:: Web page revision data ::
== == ==
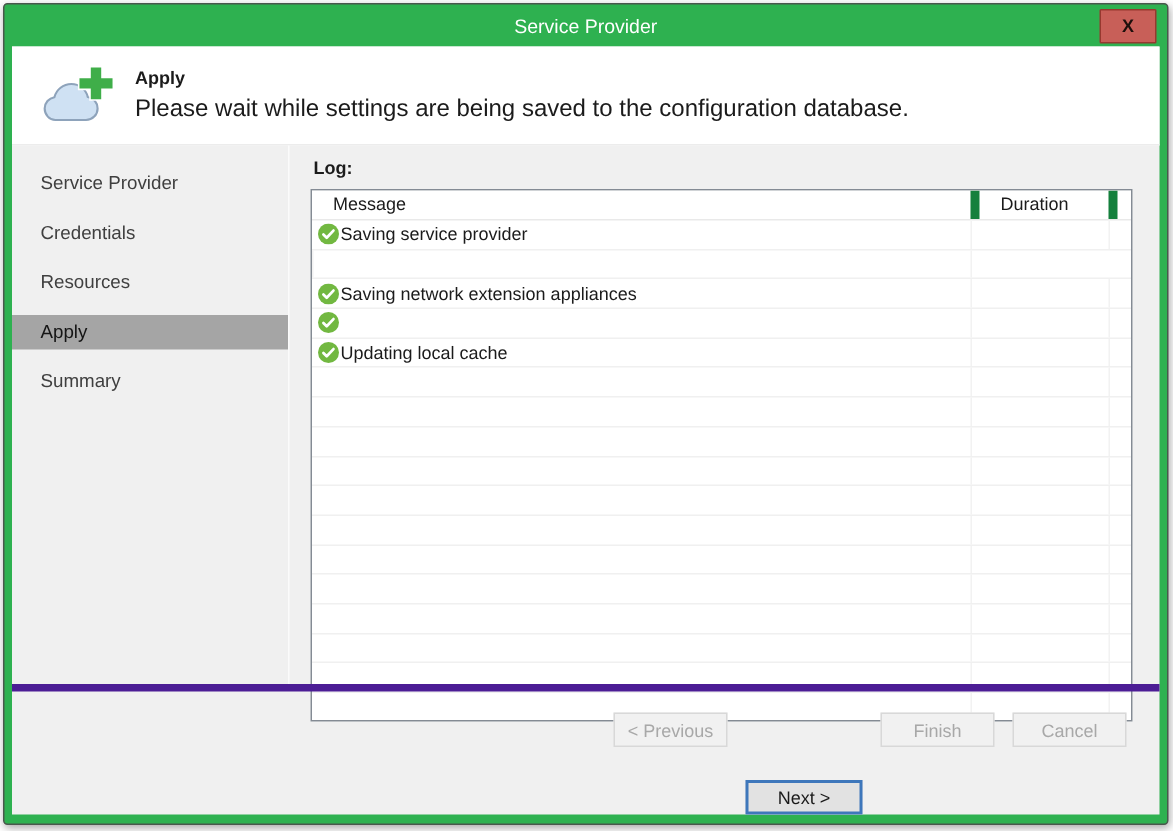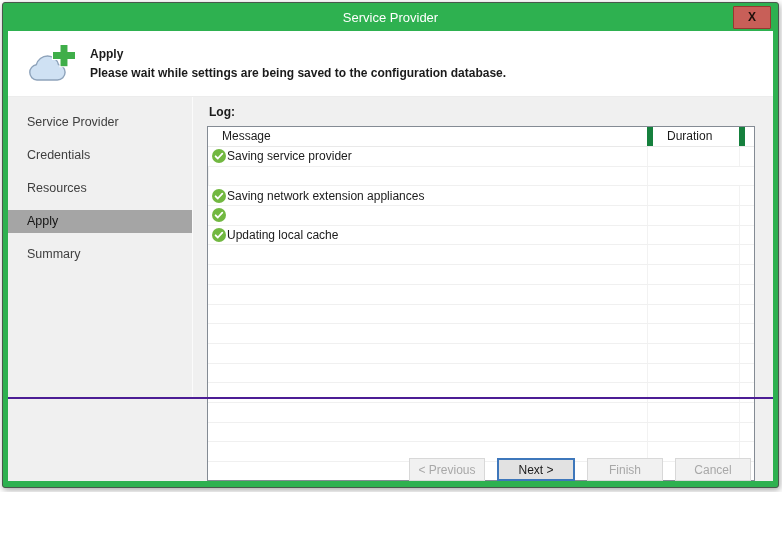--- a/index.html
+++ b/index.html
@@ -15,7 +15,7 @@
   *{box-sizing:border-box;margin:0;padding:0}
   html,body{width:782px;height:558px;background:#fff;}
   .screen{
-    position:relative;width:782px;height:492px;background:#fff;
+    position:relative;width:782px;height:554px;background:#fff;
     font-family:"Liberation Sans",sans-serif;font-size:12px;color:#1b1b1b;
     overflow:hidden;
   }

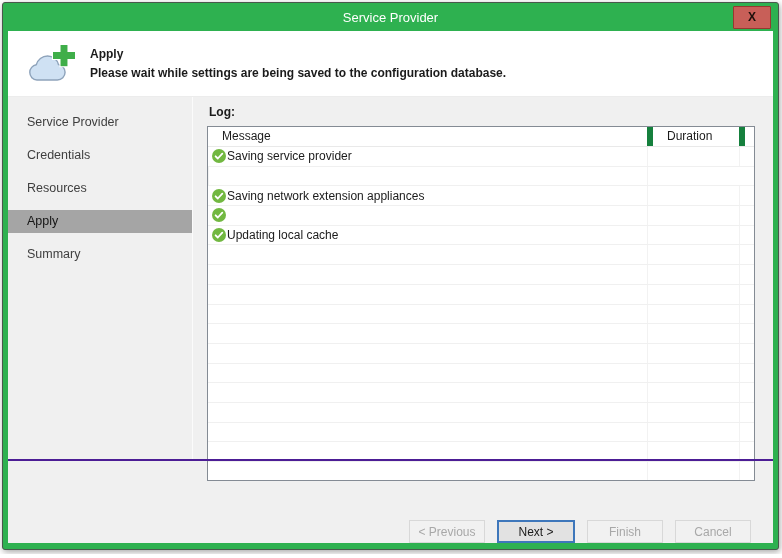--- a/index.html
+++ b/index.html
@@ -38,7 +38,7 @@
   .banner{flex:0 0 66px;background:#fff;display:flex;align-items:center;padding-left:20px;border-bottom:1px solid #ececec;}
   .banner-icon{width:48px;height:46px;margin-right:14px;flex:0 0 auto;}
   .banner-title{font-weight:bold;font-size:12px;margin-bottom:5px;}
-  .banner-desc{font-size:12px;font-weight:bold;}
+  .banner-desc{font-size:16px;}
   .body{flex:1;display:flex;min-height:0;}
   .sidebar{flex:0 0 185px;border-right:1px solid #fbfbfb;padding-top:14px;}
   .step{height:23px;line-height:23px;padding-left:19px;margin-bottom:10px;font-size:12.5px;color:#3f3f3f;cursor:default;}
== == ==
:: Exercise aim ::
Make an exact copy of the records above, with the pictures left out.

:: Task output ::
--- a/index.html
+++ b/index.html
@@ -15,7 +15,7 @@
   *{box-sizing:border-box;margin:0;padding:0}
   html,body{width:782px;height:558px;background:#fff;}
   .screen{
-    position:relative;width:782px;height:492px;background:#fff;
+    position:relative;width:782px;height:554px;background:#fff;
     font-family:"Liberation Sans",sans-serif;font-size:12px;color:#1b1b1b;
     overflow:hidden;
   }

--- a/index.html
+++ b/index.html
@@ -38,7 +38,7 @@
   .banner{flex:0 0 66px;background:#fff;display:flex;align-items:center;padding-left:20px;border-bottom:1px solid #ececec;}
   .banner-icon{width:48px;height:46px;margin-right:14px;flex:0 0 auto;}
   .banner-title{font-weight:bold;font-size:12px;margin-bottom:5px;}
-  .banner-desc{font-size:12px;font-weight:bold;}
+  .banner-desc{font-size:16px;}
   .body{flex:1;display:flex;min-height:0;}
   .sidebar{flex:0 0 185px;border-right:1px solid #fbfbfb;padding-top:14px;}
   .step{height:23px;line-height:23px;padding-left:19px;margin-bottom:10px;font-size:12.5px;color:#3f3f3f;cursor:default;}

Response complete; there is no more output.